En ese momento, Libia recordó las películas de secuestros, pero eso solo era ficción, así que caminó despreocupada. La furgoneta comenzó a avanzar hasta quedar cerca de la joven.

Libia se repetía en su cabeza que no pasaba nada; así debían ser las personas de Brasil. Veía cosas que no eran, hasta que dos jóvenes bajaron de la camioneta. De reojo, la chica pudo ver que iban vestidos de negro y con gafas oscuras.

Libia siguió su camino. Ningún taxi pasaba por ahí. Fue entonces que uno de los hombres la sujetó con fuerza por la espalda, poniéndole una mano en la boca para evitar que gritara.

En menos de un minuto la habían subido a la furgoneta negra, sin escándalos.
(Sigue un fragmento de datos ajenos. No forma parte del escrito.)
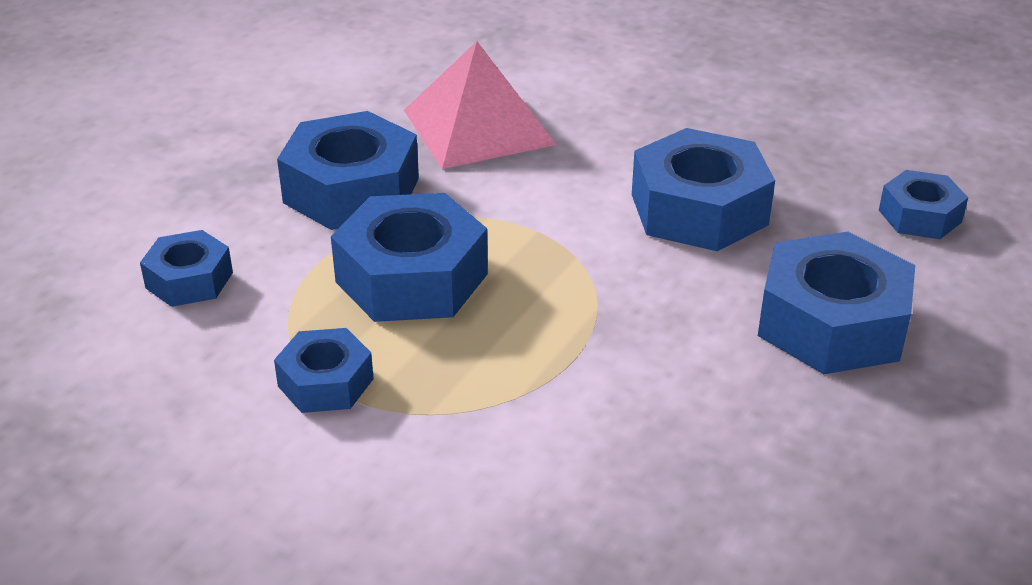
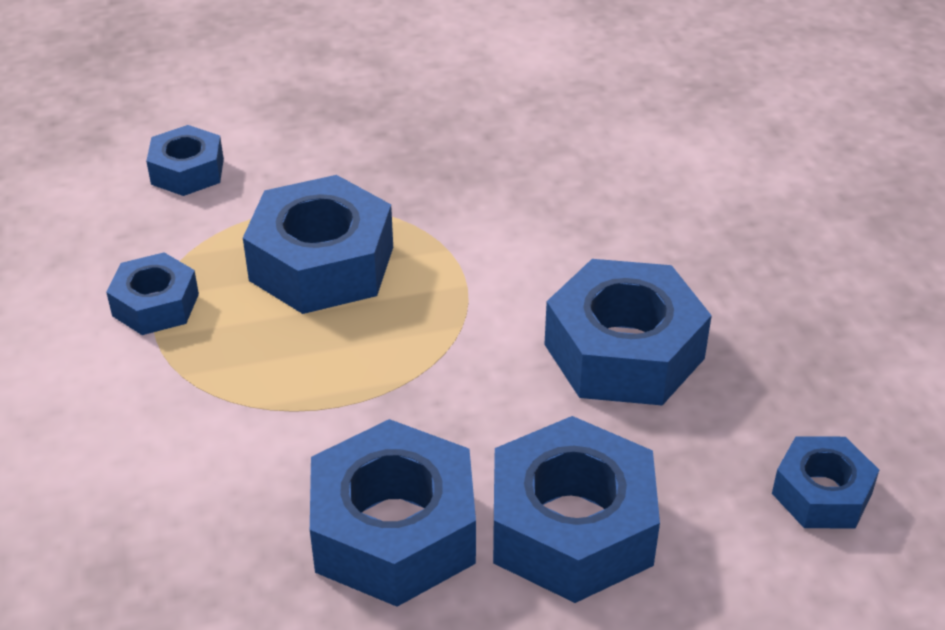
camera: 45 degrees right, 5 degrees up
blue nut [277,111,419,230] -> blue nut moved to [310,419,476,607]
pink pyramid [404,41,556,169] -> none

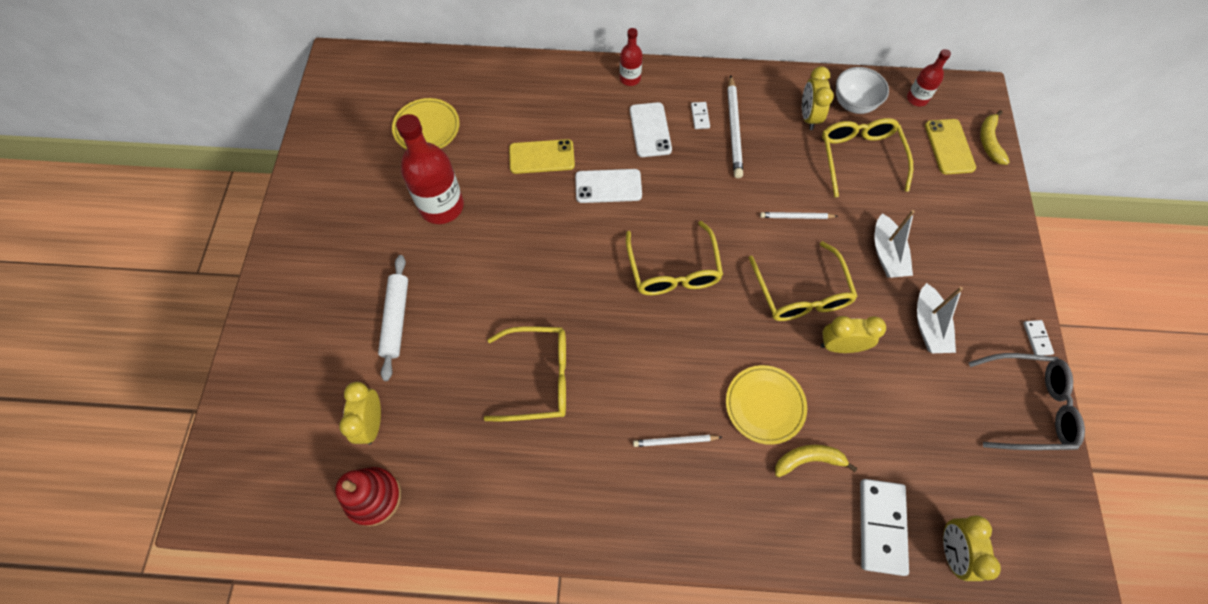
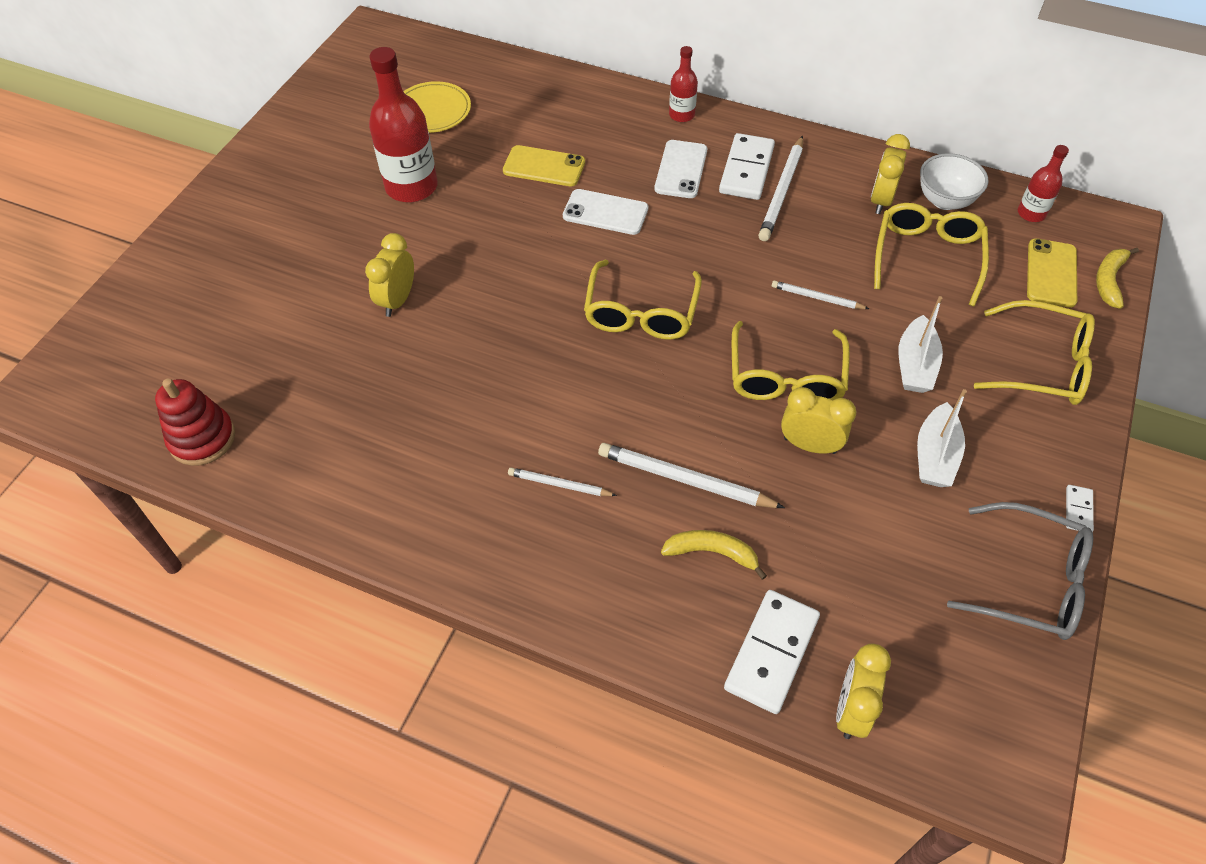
camera: 20 degrees right, 10 degrees down
yellow clock [339,382,381,445] -> yellow clock moved to [365,233,414,317]
white rolling pin [378,255,408,381] -> none
yellow glasses [484,326,566,421] -> yellow glasses moved to [974,300,1095,405]
white domino [691,102,710,129] -> white domino [719,133,775,200], size x2.14
yellow plate [726,365,807,445] -> white pencil [598,443,785,508]

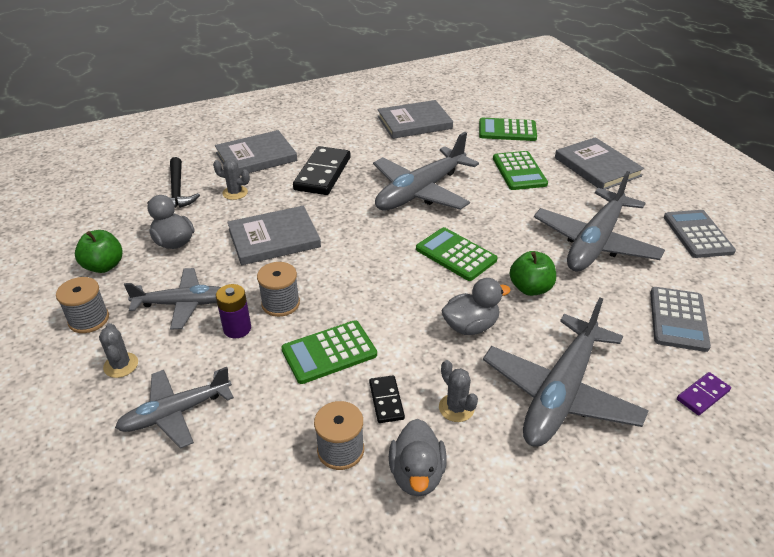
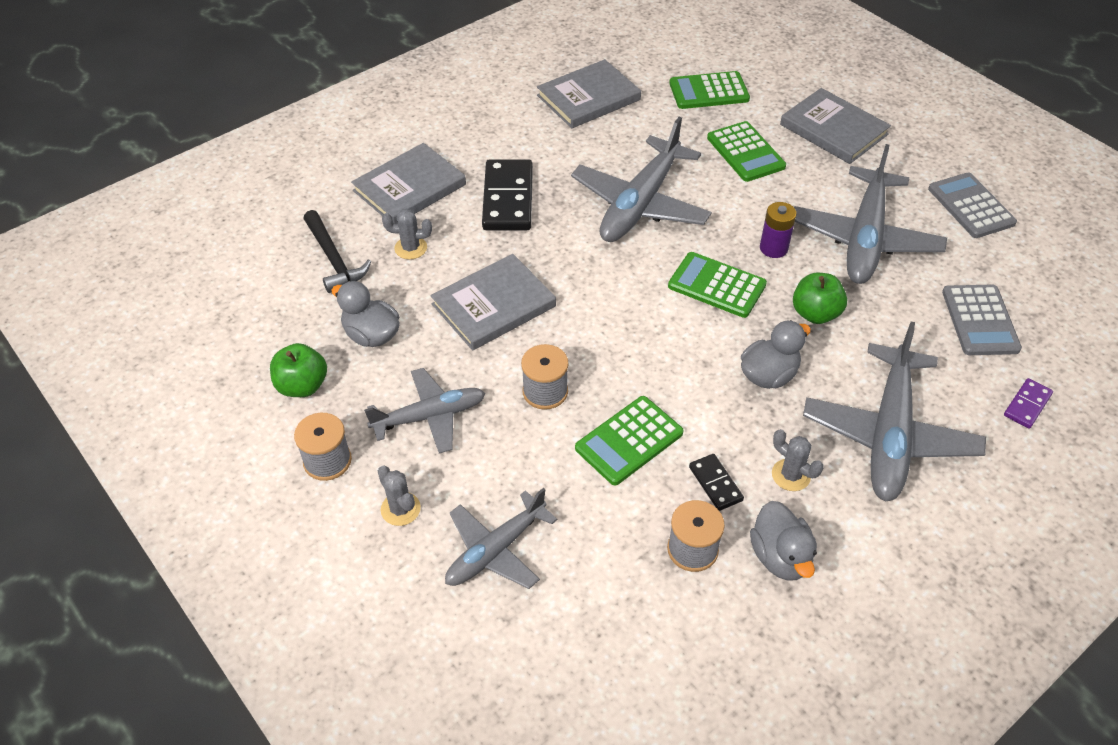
camera: 15 degrees left, 10 degrees up
purple battery [216,284,251,338] -> purple battery moved to [760,202,797,258]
Libia, heredera de las empresas Textiles Musso, había sido secuestrada.

Todo era oscuro. Pusieron sobre ella una especie de bolsa. Tenía miedo. Su cuerpo tiritaba, y su ropa interior estaba mojada, pues se orinó del susto. Su boca estaba atada, y en su mente rondaba la idea de que en cualquier momento el hombre que la secuestró podía salir de su escondite, asesinarla y nadie sabría nada, ya que no le dio su ubicación exacta a ningún conocido. Solo le comentó a medias a una de sus amigas sobre su viaje a Brasil.

La muchacha escuchó el sonido de la puerta de la furgoneta abrirse. Sintió dos manos que la sujetaron por los hombros y la arrastraron con brusquedad fuera del vehículo. Luego de eso, la llevaron a quién sabe dónde.

No podía dejar de llorar.

En ese momento, la dejaron tendida en el suelo, boca abajo.

A lo lejos, escuchó una voz masculina.

Alguien le quitó la capucha y la desató. Entonces, su mirada se posó enfrente y lo vio. Sus ojos castaños eran inconfundibles.

—¡Señor Lison, gracias al cielo que lo veo! Debemos salir —exclamó ella. Acto seguido, se puso de rodillas.

—¿Qué haces aquí, estúpida, mocosa, incompetente? —cuestionó él, apretando los dientes. En su mano derecha sostenía un bastón de madera.

En ese momento, Libia cayó en cuenta de que el señor Lison no era una víctima más de los secuestradores, mucho menos un héroe que había ido a salvarla. Más bien, parecía ser el perpetrador de dicho crimen.

Ella se tendió con la cara en el suelo.

—Si me deja ir, no diré nada, lo juro —imploró.

Lison resopló, molesto y asqueado de las estupideces de la chica.